Fewer Massachusetts teenagers are having children, pushing the state’s teen birth rate to 50 percent below the national average and its lowest level in the 25 years public health officials have been reporting on birth rates, the state announced Monday.
Teenagers typically are not as likely as older women to receive adequate prenatal care, which can jeopardize the health of their babies.
The report, from the state Department of Public Health, also shows the lowest rate of smoking for pregnant women on record in 2010, the latest data available.
The two trends together, health officials say, mean better health for children and families.
“These results show that we continue to make great strides in public health,” Health and Human Services Secretary John Polanowicz said in a news release.
The report shows that in Massachusetts, the 2010 teen birth rate was roughly 17 births per 1,000 women ages 15-19. That declined 12 percent from 2009, when the rate was 19.5 births per 1,000 women ages 15-19, officials said.

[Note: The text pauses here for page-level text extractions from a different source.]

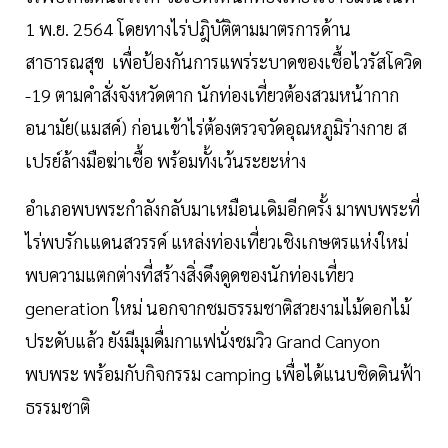
1 พ.ย. 2564 โดยทางไร่ปฎิบัติตามมาตรการด้าน
สาธารณสุข เพื่อป้องกันการแพร่ระบาดของเชื้อไวรัสโควิด
-19 ตามคำสั่งจังหวัดตาก นักท่องเที่ยวต้องสวมหน้ากาก
อนามัย(แมสค์) ก่อนเข้าไร่ต้องตรวจวัดอุณหภูมิร่างกาย ส
เปรย์ล้างมือฆ่าเชื้อ พร้อมทั้งเว้นระยะห่าง
อำเภอพบพระกำลังกลับมาเหมือนเดิมอีกครั้ง มาพบพระที่
ไร่พบรักเแดนสวรรค์ แหล่งท่องเที่ยวเชิงเกษตรแห่งใหม่
พบความแตกต่างที่สร้างสิ่งดึงดูดของนักท่องเที่ยว
generation ใหม่ นอกจากชมธรรมชาติสวยงามไม้ดอกไม้
ประดับแล้ว ยังมีมุมดื่มกาแฟนั่งชมวิว Grand Canyon
พบพระ พร้อมกับกิจกรรม camping เพื่อได้แนบชิดดินฟ้า
ธรรมชาติ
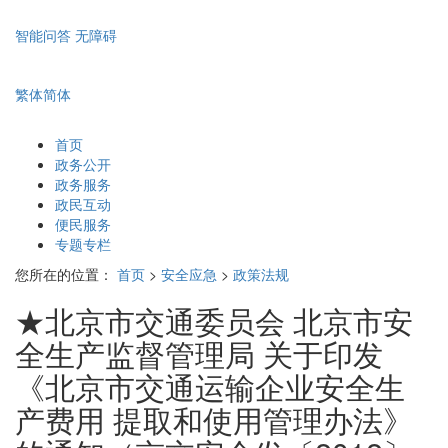
智能问答
无障碍
繁体
简体
首页
政务公开
政务服务
政民互动
便民服务
专题专栏
您所在的位置：
首页
>
安全应急
>
政策法规
★北京市交通委员会 北京市安
全生产监督管理局 关于印发
《北京市交通运输企业安全生
产费用 提取和使用管理办法》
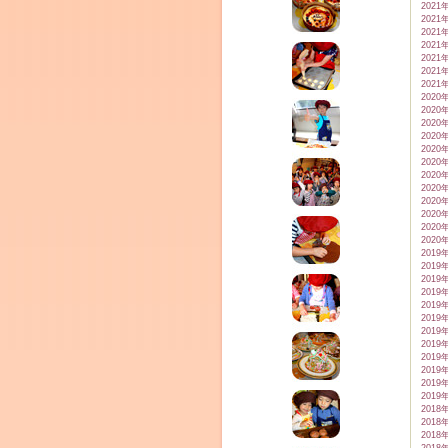
2021
2021
2021
2021
2021
2021
2021
2020
2020
2020
2020
2020
2020
2020
2020
2020
2020
2020
2020
2019
2019
2019
2019
2019
2019
2019
2019
2019
2019
2019
2019
2018
2018
2018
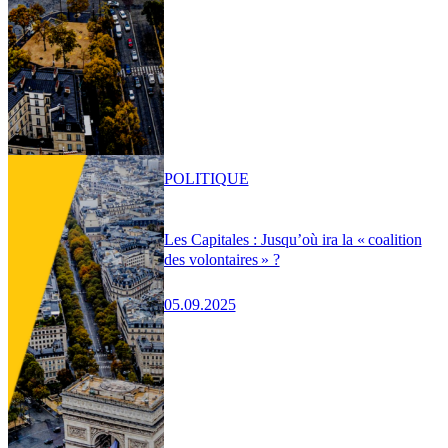
POLITIQUE
Les Capitales : Jusqu’où ira la « coalition
des volontaires » ?
05.09.2025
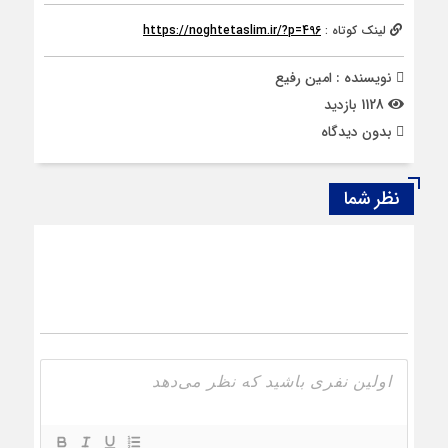
لینک کوتاه :
https://noghtetaslim.ir/?p=496
نویسنده : امین رفیع
1128 بازدید
بدون دیدگاه
نظر شما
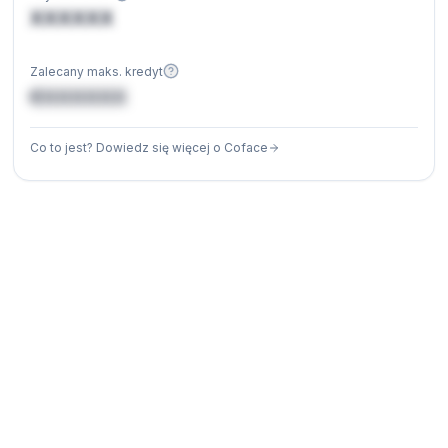
XXXXXX
Zalecany maks. kredyt
€XXXXXX
Co to jest? Dowiedz się więcej o Coface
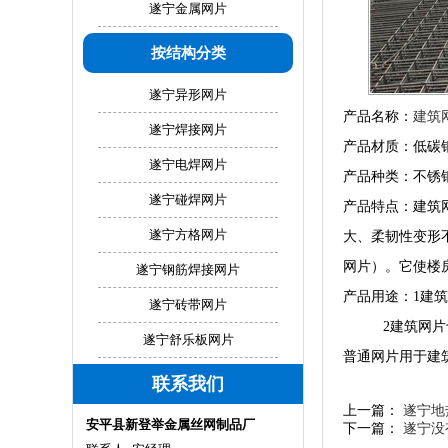
遂宁金属网片
按结构分类
遂宁异形网片
产品名称：
建筑
遂宁焊接网片
产品材质：低碳
遂宁电焊网片
产品种类：不锈
遂宁碰焊网片
产品特点：建筑
遂宁方格网片
大、柔韧性变形
网片）。它使楼
遂宁钢筋焊接网片
产品用途：1建
遂宁砖带网片
2建筑网片也可
遂宁舒乐板网片
普通网片用于建
联系我们
上一篇：
遂宁地
安平县新登举金属丝网制品厂
下一篇：
遂宁没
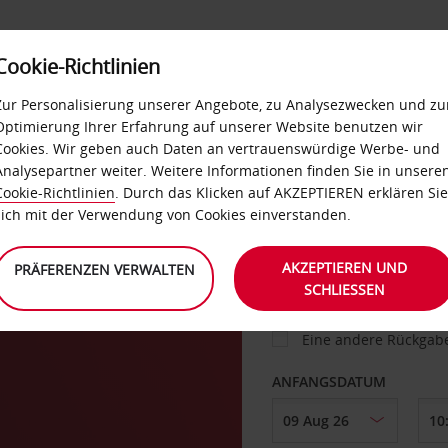
Cookie-Richtlinien
IETWAGEN
SELF-SERVICES
EXTRAS
BUSINES
Zur Personalisierung unserer Angebote, zu Analysezwecken und zu
Optimierung Ihrer Erfahrung auf unserer Website benutzen wir
Cookies. Wir geben auch Daten an vertrauenswürdige Werbe- und
g
Analysepartner weiter. Weitere Informationen finden Sie in unsere
FAHRZEUG
Cookie-Richtlinien
. Durch das Klicken auf AKZEPTIEREN erklären Sie
sich mit der Verwendung von Cookies einverstanden.
ABHOLEN VON
AKZEPTIEREN UND
PRÄFERENZEN VERWALTEN
SCHLIESSEN
Eine andere Rückgab
ANFANGSDATUM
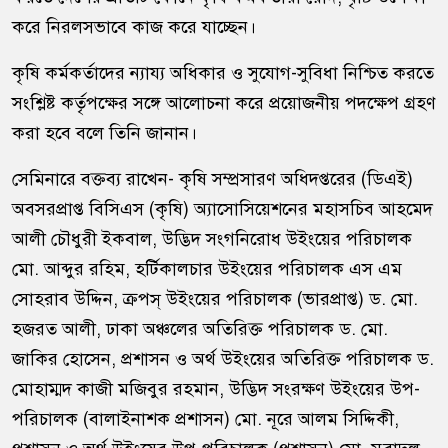
করে নিরলসভাবে কাজ করে যাচ্ছেন।
কৃষি কর্মকর্তাদের ন্যায্য অধিকার ও সুযোগ-সুবিধা নিশ্চিত করতে
সংশ্লিষ্ট কর্তৃপক্ষের সঙ্গে আলোচনা করে প্রয়োজনীয় পদক্ষেপ গ্রহণ
করা হবে বলে তিনি জানান।
সেমিনারে বক্তব্য রাখেন- কৃষি সম্প্রসারণ অধিদপ্তরের (ডিএই)
অবসরপ্রাপ্ত বিসিএস (কৃষি) অ্যাসোসিয়েশনের মহাসচিব আহমেদ
আলী চৌধুরী ইকবাল, উদ্ভিদ সংগনিরোধ উইংয়ের পরিচালক
মো. আব্দুর রহিম, হর্টিকালচার উইংয়ের পরিচালক এস এম
সোহরাব উদ্দিন, ক্রপস্ উইংয়ের পরিচালক (ভারপ্রাপ্ত) ড. মো.
হজরত আলী, ঢাকা অঞ্চলের অতিরিক্ত পরিচালক ড. মো.
জাকির হোসেন, প্রশাসন ও অর্থ উইংয়ের অতিরিক্ত পরিচালক ড.
মোহাম্মদ কাজী মজিবুর রহমান, উদ্ভিদ সংরক্ষণ উইংয়ের উপ-
পরিচালক (বালাইনাশক প্রশাসন) মো. নূরে আলম সিদ্দিকী,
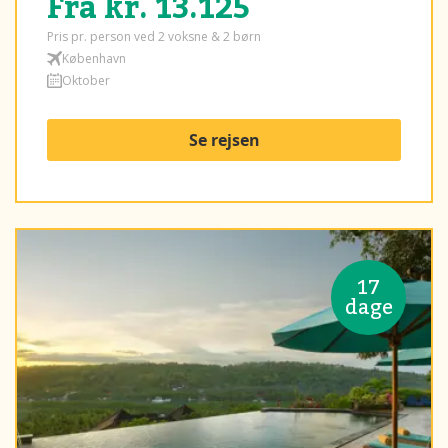
Fra kr. 13.125
Pris pr. person ved 2 voksne & 2 børn
København
Oktober
Se rejsen
17
dage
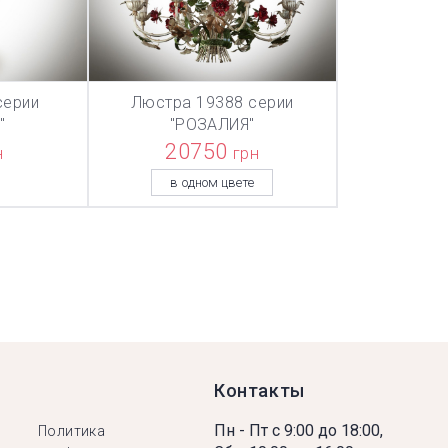
серии
Люстра 19388 серии
ТОВАР ДОБАВЛЕН В КОРЗИНУ
ТОВАР ДОБАВЛЕН В КОРЗИНУ
ТОВАР ДОБА
НУ
В КОРЗИНУ
"
"РОЗАЛИЯ"
20750
н
грн
в одном цвете
Контакты
Пн - Пт с 9:00 до 18:00,
Политика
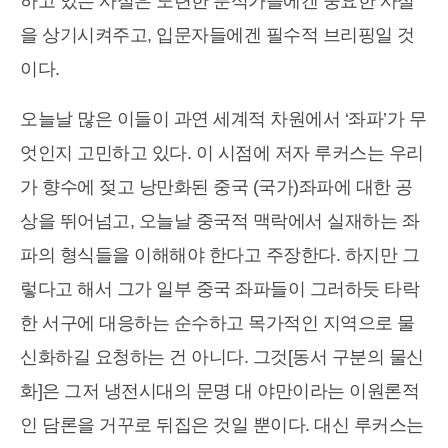
하고 있는 사실은 노련한 분석가들에겐 중요한 사실
을 상기시켜주고, 입문자들에겐 필수적 브리핑일 것
이다.
오늘날 많은 이들이 과연 세계적 차원에서 ‘좌파’가 무
엇인지 고민하고 있다. 이 시점에 저자 루커스는 우리
가 향수에 젖고 낭만화된 중국 (국가)좌파에 대한 공
상을 뛰어넘고, 오늘날 중국적 맥락에서 실재하는 좌
파의 형식들을 이해해야 한다고 주장한다. 하지만 그
렇다고 해서 그가 일부 중국 좌파들이 그러하듯 타락
한 서구에 대응하는 순수하고 목가적인 지역으로 물
신화하길 요청하는 건 아니다. 그것[동서 구분의 물신
화]은 그저 냉전시대의 문명 대 야만이라는 이원론적
인 담론을 거꾸로 뒤집은 것일 뿐이다. 대신 루커스는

The numbers also show that the percentage of mothers that reported smoking during pregnancy declined from 6.8 percent in 2009 to 6.3 percent in 2010. By comparison, roughly 19 percent of pregnant women in Massachusetts reported smoking back in 1990.
White women were more likely to report smoking during pregnancy than black, Hispanic or Asian women, the report found.
The numbers were not as encouraging for infant deaths among some minority populations, suggesting that health disparities persist among black and Hispanic babies, compared to white infants.
The mortality rate among black infants was 8.2—more than twice the 2010 rate of 3.4 among white infants. The Hispanic rate was 6.1, while Asian infant mortality was 4.3.